VTB Capital ups oil trading operations in H1
MOSCOW. Dec 13 (Interfax) - VTB Capital carried out trade transactions with 60.5 million barrels of oil, 2.5 million tonnes of petroleum products and 850,000 tonnes of coal in the first half of 2012, VTB Group materials show.
The group acquired around 21.2 tonnes of gold and 108.1 tonnes of silver directly from producers.
"These indicators reflect the serious scale of the business. The VTB Group has over the past few years adopte a leading position on the market for transactions with commodities," Gazprombank First Vice President Andrei Zokin told Interfax.
"In all likelihood, transactions with oil, petroleum products and coal are not bank investments, but are carried out in client interests and, correspondingly, bring the bank commission revenue. As to precious metals, that could be the bank's own investment as well as financing gold producers. The bank could be the end or an interim lender to companies producing gold in Russia. When it is making its own investment in precious metals there is a risk of the exchange rate cost of precious metals changing, however such risks are usually hedged by banks and it is difficult to estimate their size in the overall mass of transactiosn with commodities," Olga Belenkaya, the deputy head of Sovlink's analytical department, told Interfax.

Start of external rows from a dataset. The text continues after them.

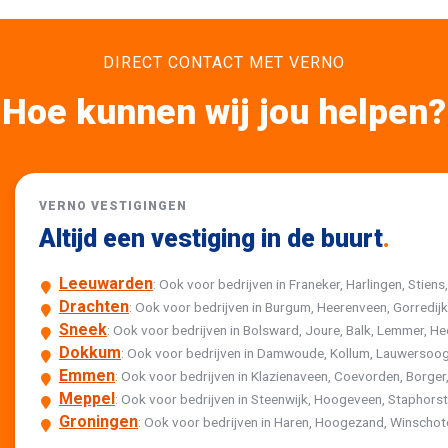
DIRECT CONTACT MET VERNO
Hoe kunnen wij jou helpen?
VERNO VESTIGINGEN
Altijd een vestiging in de buurt
.
Leeuwarden
: Ook voor bedrijven in Franeker, Harlingen, Stiens
Drachten
: Ook voor bedrijven in Burgum, Heerenveen, Gorredi
Sneek
: Ook voor bedrijven in Bolsward, Joure, Balk, Lemmer,
Dokkum
: Ook voor bedrijven in Damwoude, Kollum, Lauwersoog
Emmen
: Ook voor bedrijven in Klazienaveen, Coevorden, Borger,
Meppel
: Ook voor bedrijven in Steenwijk, Hoogeveen, Staphor
Groningen
: Ook voor bedrijven in Haren, Hoogezand, Winscho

The first half results correspond to trading operations of around 15 million tonnes of oil per year. In contrast, this indicator for Gunvor was 116 million tonnes in 2011.
VTB Capital traded more oil in the first half of 2012 than in January-September 2011 (43 million barrels and 4.6 million tonnes of petroleum products). The share of coal in trading, however, slumped (25 million tonnes in January-September 2011). VTB alos bought less gold from producers - it bought 283 tonnes in January-September 2011.
Among its trading operations in the nine months of 2011, VTB Capital listed charter contracts amounting to 3,750 days. This type of operation is not mentioned in the materials for the first half of 2012.
French bank Natixis wanted to sell part of its commodity brokerage business to VTB Capital this year, but the investment company was not interested in this deal.